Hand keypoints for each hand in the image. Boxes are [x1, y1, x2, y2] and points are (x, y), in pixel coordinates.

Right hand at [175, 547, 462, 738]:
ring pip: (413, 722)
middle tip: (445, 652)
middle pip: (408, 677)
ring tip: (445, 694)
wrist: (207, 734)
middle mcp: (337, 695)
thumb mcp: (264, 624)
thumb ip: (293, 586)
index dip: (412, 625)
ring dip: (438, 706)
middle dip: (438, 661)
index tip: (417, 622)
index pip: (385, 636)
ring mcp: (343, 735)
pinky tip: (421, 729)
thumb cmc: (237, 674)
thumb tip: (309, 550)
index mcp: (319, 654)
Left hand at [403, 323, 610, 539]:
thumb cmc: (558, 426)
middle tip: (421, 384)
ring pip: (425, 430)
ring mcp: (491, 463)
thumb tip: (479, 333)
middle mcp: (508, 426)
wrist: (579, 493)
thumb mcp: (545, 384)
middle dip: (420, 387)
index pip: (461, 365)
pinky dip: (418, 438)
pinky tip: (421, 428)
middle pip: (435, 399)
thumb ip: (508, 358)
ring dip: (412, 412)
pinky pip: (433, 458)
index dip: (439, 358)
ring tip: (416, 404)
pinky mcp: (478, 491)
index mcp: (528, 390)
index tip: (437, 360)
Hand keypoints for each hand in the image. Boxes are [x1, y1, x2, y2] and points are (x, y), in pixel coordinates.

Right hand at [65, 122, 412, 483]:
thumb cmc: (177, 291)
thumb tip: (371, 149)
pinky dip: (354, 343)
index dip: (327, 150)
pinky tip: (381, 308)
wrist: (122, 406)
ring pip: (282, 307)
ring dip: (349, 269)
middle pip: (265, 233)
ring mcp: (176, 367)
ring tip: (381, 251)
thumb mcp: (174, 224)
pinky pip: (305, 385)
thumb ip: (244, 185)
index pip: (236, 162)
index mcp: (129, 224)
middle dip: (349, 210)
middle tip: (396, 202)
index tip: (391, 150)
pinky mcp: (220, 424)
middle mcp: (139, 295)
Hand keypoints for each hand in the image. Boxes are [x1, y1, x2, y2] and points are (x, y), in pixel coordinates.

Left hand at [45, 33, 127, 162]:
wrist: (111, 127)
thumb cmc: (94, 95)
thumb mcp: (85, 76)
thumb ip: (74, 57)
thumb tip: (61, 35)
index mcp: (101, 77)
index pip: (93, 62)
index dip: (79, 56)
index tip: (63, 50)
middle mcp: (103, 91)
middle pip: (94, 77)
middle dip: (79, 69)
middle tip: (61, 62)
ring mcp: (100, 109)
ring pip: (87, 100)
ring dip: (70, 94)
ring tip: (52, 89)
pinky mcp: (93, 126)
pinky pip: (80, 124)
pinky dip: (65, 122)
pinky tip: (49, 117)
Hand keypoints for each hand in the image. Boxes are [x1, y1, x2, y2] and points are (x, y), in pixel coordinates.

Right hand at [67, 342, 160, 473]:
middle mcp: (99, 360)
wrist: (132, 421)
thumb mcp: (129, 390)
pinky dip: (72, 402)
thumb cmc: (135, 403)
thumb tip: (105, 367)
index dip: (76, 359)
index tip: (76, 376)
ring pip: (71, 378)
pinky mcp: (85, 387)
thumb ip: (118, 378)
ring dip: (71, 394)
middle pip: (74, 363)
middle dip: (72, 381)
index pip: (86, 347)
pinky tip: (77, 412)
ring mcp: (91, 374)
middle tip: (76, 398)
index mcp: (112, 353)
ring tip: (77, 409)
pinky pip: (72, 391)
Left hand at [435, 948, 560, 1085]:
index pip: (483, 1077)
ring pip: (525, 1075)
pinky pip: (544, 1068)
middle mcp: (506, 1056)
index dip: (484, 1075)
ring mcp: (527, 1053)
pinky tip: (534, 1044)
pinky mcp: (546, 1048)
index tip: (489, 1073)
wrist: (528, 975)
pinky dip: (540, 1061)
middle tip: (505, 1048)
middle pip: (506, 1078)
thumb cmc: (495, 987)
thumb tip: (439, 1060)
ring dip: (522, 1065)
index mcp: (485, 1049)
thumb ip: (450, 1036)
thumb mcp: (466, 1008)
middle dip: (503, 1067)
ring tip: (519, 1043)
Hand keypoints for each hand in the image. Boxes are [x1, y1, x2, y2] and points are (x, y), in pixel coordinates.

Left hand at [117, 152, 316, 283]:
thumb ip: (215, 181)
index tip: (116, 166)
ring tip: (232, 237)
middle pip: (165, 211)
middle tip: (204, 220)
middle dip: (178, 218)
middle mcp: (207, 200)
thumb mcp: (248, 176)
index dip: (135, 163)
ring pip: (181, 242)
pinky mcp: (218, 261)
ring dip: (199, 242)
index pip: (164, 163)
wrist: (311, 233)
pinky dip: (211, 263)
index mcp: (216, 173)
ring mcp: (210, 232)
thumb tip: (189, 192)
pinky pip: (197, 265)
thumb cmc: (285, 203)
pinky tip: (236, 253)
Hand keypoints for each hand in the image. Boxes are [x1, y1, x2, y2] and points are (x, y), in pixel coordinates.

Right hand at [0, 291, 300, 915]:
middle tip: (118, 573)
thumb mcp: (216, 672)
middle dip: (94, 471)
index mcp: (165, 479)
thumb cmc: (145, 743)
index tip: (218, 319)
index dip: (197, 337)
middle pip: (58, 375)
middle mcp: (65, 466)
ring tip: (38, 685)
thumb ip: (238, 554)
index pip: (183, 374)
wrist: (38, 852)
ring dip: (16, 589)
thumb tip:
+--
## Work item
Starting at the line above that contains "middle tip: (76, 398)", write out each line exactly until the line that contains "middle mcp: (65, 466)" has been written, and stop there.

## Solution to this problem
middle tip: (76, 398)
index mcp: (112, 353)
ring tip: (77, 409)
pinky pip: (72, 391)
Left hand at [435, 948, 560, 1085]:
index pip: (483, 1077)
ring pip: (525, 1075)
pinky pip: (544, 1068)
middle mcp: (506, 1056)
index dip: (484, 1075)
ring mcp: (527, 1053)
pinky tip: (534, 1044)
pinky mcp: (546, 1048)
index tip: (489, 1073)
wrist: (528, 975)
pinky dip: (540, 1061)
middle tip: (505, 1048)
middle pip: (506, 1078)
thumb cmc: (495, 987)
thumb tip: (439, 1060)
ring dip: (522, 1065)
index mcp: (485, 1049)
thumb ip: (450, 1036)
thumb mcp: (466, 1008)
middle dip: (503, 1067)
ring tip: (519, 1043)
Hand keypoints for each hand in the image. Boxes are [x1, y1, x2, y2] and points are (x, y), in pixel coordinates.

Left hand at [117, 152, 316, 283]:
thumb ip: (215, 181)
index tip: (116, 166)
ring tip: (232, 237)
middle pip: (165, 211)
middle tip: (204, 220)
middle dip: (178, 218)
middle mcp: (207, 200)
thumb mcp: (248, 176)
index dip: (135, 163)
ring pip: (181, 242)
pinky mcp: (218, 261)
ring dip: (199, 242)
index pip: (164, 163)
wrist: (311, 233)
pinky dip: (211, 263)
index mcp: (216, 173)
ring mcp: (210, 232)
thumb tip: (189, 192)
pinky pip: (197, 265)
thumb cmc: (285, 203)
pinky tip: (236, 253)
Hand keypoints for each hand in the image. Boxes are [x1, y1, x2, y2] and points are (x, y), in pixel coordinates.

Right hand at [0, 291, 300, 915]:
middle tip: (118, 573)
thumb mcp: (216, 672)
middle dip: (94, 471)
index mcp: (165, 479)
thumb cmc: (145, 743)
index tip: (218, 319)
index dip: (197, 337)
middle pip: (58, 375)
middle mcp: (65, 466)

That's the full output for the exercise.